Discovering a threat to genome privacy
Today finding identifying details about someone is near-instantaneous, given Google. Five years ago, Melissa Gymrek, then working on her PhD at the Whitehead Institute, became concerned about the ease of assigning a name to a DNA sequence.
She was onto something, specifically the 1000 Genomes Project. From 2008 to 2015 it spawned a database, but one that had a comforting “. . . it will be hard for anyone to find out anything about you personally from any of this research” in the informed consent people had to sign before providing their DNA data.
Doubtful, Gymrek and her co-workers looked for combinations of 2-13 base long short tandem repeats (STRs), the info bits that underlie forensics testing and genetic genealogy, on Y chromosomes. Then they found these Y signatures in public genealogy databases that included surnames. Bingo!
They similarly traced X chromosome sequences through a cell bank. Details like birth year and state of residence were easy to find, and Facebook and family websites filled in even more identifying characteristics. Meanwhile, in the rare disease community, alarm bells sounded about the ease of identifying children through searching mutation databases for disease, hometown, and date of birth.
In short, it was way too easy to connect a short DNA sequence to a particular person. After the first 50 hits, Gymrek and her advisor alerted the National Institutes of Health and published “Identifying Personal Genomes by Surname Inference” in Science. The era of DNA privacy had officially arrived, even more relevant today when we can store our genome sequences on our smartphones.
How it works
The Stanford approach to genome analysis enables a user to zero in on only the part of a genome that’s relevant to symptoms, and send only that info to a genomics-savvy health care provider. It doesn’t sound much more complicated than following other directions, like planning a trip online – you don’t have to know how the coding works. Meanwhile, the healthy genomes to which those from sick people are compared are combined and stripped of identifying information.
The researchers discuss three types of situations in which their new tool analyzed less than percent of patients’ genomes information to:
• Nail mutations behind four rare diseases in under 10 seconds
• Diagnose a baby by comparing the DNA to that of the parents in under an hour
• Figure out which patients at two hospitals actually had the same diagnosis
The data aren’t just streams of A,T,C, and G, but an encrypted evaluation of each variant of each of the 20,663 genes. Could the gene’s function explain symptoms? Is the gene variant rare? A disease-causing mutation is more likely to be rare because if it’s common, it can’t be making people too sick to reproduce.
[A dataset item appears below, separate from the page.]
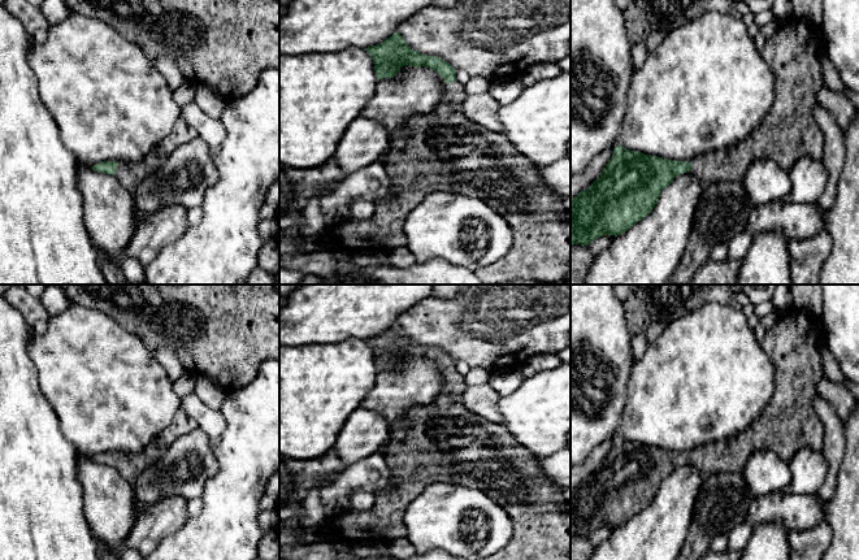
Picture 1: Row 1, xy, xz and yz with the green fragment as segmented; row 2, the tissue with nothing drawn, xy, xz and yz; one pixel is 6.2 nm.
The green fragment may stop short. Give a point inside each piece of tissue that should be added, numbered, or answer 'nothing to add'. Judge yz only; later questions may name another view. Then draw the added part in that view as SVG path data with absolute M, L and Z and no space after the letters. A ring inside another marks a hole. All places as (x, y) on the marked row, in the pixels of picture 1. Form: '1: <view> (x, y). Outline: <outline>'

That’s why comparison to a million or more sequenced genomes of healthy people is important.
Most exciting is the ability to track more than one gene at a time. Imagine knowing that you’ve inherited a gene variant that increases the risk of Alzheimer’s, like APOE e4, but not knowing that you’ve also inherited a gene variant that lowers the risk (APOE e2)? Years of unnecessary stress may follow limited genetic information, which is why a clinical diagnosis is still based on symptoms or other types of test results.
With the privacy protections of the 2008 Genetic Information Nondiscrimination Act threatened, a way to place control over personal DNA data into the hands of the owner of said DNA is good news indeed!